> _Exercise_:
Read through the data, and wherever a line holds the word "displaystyle", write that line out.

(Saved data entries)
-=-=-

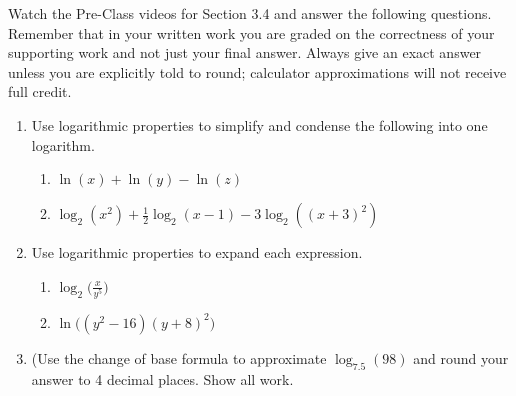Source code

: 


\noindent Watch the Pre-Class videos for Section 3.4 and answer the following questions. Remember that in your written work you are graded on the correctness of your supporting work and not just your final answer. Always give an exact answer unless you are explicitly told to round; calculator approximations will not receive full credit. 


\begin{enumerate}
\item Use logarithmic properties to simplify and condense the following into one logarithm.
\begin{enumerate}
\item $\ln(x)+\ln(y)-\ln(z)$
\vfill
\item $\displaystyle \log_2(x^2)+\frac{1}{2}\log_2(x-1)-3\log_2((x+3)^2)$
\vfill

\end{enumerate}


\item Use logarithmic properties to expand each expression.  
\begin{enumerate}
\item $\displaystyle \log_2\Big(\frac{x}{y^5}\Big)$
\vfill
\item $\displaystyle \ln \Big((y^2-16)(y+8)^2  \Big)$
\vfill

\end{enumerate}

\item (Use the change of base formula to approximate $\log_{7.5}(98)$ and round your answer to 4 decimal places.  Show all work.
\vfill







\end{enumerate}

-=-=-

> _Response_:
\item $\displaystyle \log_2(x^2)+\frac{1}{2}\log_2(x-1)-3\log_2((x+3)^2)$
\item $\displaystyle \log_2\Big(\frac{x}{y^5}\Big)$
\item $\displaystyle \ln \Big((y^2-16)(y+8)^2  \Big)$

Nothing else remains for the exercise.